• _What you have to do_
Keeping each word and mark in place, write out the full listing once more.

• _Records for this exercise_
************
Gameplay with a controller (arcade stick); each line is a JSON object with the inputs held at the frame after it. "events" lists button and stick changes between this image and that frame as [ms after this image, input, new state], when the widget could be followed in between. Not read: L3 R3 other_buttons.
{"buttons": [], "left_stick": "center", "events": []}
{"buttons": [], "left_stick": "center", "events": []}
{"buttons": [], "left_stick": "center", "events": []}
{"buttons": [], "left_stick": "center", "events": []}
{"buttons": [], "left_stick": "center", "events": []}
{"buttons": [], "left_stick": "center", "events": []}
************
• _Result for this task_
Gameplay with a controller (arcade stick); each line is a JSON object with the inputs held at the frame after it. "events" lists button and stick changes between this image and that frame as [ms after this image, input, new state], when the widget could be followed in between. Not read: L3 R3 other_buttons.
{"buttons": [], "left_stick": "center", "events": []}
{"buttons": [], "left_stick": "center", "events": []}
{"buttons": [], "left_stick": "center", "events": []}
{"buttons": [], "left_stick": "center", "events": []}
{"buttons": [], "left_stick": "center", "events": []}
{"buttons": [], "left_stick": "center", "events": []}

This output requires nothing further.